━━━━━ Records for the exercise ━━━━━

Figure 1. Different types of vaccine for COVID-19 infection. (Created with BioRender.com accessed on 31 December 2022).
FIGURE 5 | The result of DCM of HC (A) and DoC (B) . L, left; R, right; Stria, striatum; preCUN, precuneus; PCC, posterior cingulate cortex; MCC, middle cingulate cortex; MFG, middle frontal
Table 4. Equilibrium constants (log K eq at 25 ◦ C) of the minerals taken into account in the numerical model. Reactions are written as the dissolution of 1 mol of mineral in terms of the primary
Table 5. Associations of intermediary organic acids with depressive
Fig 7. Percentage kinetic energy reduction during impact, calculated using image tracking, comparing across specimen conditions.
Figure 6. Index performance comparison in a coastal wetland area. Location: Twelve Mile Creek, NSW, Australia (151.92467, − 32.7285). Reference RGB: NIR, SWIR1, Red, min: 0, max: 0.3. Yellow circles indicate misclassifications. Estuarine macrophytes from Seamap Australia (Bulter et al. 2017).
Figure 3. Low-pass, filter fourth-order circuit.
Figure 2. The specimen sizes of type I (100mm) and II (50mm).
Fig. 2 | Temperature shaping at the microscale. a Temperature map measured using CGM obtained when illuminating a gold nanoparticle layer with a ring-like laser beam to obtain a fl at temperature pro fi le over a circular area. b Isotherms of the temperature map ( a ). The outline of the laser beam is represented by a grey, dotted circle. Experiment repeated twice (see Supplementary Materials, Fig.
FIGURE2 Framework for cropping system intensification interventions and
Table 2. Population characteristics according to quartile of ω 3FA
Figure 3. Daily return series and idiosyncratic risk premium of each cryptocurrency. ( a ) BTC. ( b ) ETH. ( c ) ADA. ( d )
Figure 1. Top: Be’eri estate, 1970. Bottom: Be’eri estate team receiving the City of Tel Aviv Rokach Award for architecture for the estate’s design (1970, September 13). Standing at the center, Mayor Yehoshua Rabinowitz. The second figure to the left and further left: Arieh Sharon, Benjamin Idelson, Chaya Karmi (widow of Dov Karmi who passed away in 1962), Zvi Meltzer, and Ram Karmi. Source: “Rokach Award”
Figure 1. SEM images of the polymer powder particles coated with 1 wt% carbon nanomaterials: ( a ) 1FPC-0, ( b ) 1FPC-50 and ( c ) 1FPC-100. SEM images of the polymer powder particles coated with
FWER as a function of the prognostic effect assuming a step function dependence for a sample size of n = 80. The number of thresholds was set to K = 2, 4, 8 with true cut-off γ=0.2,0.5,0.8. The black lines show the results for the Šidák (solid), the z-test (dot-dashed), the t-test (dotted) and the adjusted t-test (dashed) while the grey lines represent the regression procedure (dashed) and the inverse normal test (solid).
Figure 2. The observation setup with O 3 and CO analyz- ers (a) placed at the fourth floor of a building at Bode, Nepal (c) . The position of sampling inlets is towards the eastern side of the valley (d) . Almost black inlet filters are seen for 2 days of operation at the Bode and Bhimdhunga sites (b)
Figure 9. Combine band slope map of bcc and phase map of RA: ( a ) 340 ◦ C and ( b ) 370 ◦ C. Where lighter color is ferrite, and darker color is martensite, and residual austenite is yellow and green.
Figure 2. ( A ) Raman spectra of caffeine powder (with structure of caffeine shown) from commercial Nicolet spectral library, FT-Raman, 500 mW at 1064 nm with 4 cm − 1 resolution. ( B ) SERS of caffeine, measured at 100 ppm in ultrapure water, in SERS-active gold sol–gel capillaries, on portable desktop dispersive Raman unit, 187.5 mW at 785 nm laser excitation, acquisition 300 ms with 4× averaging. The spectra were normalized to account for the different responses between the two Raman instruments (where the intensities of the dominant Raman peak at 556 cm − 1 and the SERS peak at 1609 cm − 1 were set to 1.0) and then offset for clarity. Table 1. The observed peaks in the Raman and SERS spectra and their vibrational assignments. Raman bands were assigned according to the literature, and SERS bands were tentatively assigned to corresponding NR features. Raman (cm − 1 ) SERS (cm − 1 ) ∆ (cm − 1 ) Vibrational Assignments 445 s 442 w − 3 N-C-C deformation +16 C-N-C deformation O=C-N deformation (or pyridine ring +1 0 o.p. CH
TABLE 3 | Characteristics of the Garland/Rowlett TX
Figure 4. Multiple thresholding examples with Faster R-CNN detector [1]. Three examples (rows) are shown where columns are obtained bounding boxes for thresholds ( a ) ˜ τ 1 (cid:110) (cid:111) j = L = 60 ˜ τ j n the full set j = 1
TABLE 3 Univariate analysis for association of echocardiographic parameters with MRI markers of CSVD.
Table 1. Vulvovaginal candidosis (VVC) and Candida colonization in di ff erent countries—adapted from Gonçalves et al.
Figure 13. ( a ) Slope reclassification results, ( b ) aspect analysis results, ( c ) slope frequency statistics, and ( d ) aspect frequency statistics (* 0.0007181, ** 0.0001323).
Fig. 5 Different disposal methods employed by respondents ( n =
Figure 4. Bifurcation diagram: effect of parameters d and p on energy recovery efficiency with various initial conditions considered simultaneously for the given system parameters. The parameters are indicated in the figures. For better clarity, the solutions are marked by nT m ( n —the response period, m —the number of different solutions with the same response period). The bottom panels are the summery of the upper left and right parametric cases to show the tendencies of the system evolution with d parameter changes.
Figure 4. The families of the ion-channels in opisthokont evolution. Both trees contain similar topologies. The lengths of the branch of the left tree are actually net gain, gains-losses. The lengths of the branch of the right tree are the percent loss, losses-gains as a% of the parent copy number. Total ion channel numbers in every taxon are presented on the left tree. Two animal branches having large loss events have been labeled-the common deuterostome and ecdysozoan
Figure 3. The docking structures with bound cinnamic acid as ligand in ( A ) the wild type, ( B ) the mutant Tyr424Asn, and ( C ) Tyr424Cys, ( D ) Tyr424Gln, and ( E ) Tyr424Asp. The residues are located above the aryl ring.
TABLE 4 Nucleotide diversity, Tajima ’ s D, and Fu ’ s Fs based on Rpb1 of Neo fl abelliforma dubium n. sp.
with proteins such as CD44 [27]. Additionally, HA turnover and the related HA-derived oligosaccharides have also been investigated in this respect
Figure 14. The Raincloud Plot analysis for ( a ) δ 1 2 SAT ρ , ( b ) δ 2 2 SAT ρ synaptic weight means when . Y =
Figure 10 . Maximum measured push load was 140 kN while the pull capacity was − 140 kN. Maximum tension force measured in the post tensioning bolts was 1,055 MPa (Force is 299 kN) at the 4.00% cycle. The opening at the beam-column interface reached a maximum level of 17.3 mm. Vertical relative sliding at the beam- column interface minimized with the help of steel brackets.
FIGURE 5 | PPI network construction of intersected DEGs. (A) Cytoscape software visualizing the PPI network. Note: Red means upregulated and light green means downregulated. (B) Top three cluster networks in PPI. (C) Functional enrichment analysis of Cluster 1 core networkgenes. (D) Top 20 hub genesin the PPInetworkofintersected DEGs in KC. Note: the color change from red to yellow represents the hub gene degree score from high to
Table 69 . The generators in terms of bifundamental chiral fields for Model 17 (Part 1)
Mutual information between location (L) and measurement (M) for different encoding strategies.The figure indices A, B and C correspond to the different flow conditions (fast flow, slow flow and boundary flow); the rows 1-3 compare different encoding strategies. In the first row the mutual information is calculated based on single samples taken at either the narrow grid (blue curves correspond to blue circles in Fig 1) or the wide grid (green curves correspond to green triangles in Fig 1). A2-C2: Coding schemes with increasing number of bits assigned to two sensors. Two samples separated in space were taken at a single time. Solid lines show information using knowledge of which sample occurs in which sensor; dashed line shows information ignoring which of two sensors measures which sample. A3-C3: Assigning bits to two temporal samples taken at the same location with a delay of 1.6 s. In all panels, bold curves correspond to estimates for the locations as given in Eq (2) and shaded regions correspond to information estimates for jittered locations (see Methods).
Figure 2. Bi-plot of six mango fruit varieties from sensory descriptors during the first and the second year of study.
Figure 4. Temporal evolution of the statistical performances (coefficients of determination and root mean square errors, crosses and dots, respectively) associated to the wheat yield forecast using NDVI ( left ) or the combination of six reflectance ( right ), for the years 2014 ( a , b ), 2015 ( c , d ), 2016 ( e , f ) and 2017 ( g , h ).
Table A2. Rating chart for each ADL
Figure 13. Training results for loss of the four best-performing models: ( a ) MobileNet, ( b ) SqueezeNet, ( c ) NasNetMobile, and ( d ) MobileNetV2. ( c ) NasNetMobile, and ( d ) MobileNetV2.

━━━━━

_Exercise goal_
List the lines of the records where "slope" occurs.

_Reply_
Figure 9. Combine band slope map of bcc and phase map of RA: ( a ) 340 ◦ C and ( b ) 370 ◦ C. Where lighter color is ferrite, and darker color is martensite, and residual austenite is yellow and green.
Figure 13. ( a ) Slope reclassification results, ( b ) aspect analysis results, ( c ) slope frequency statistics, and ( d ) aspect frequency statistics (* 0.0007181, ** 0.0001323).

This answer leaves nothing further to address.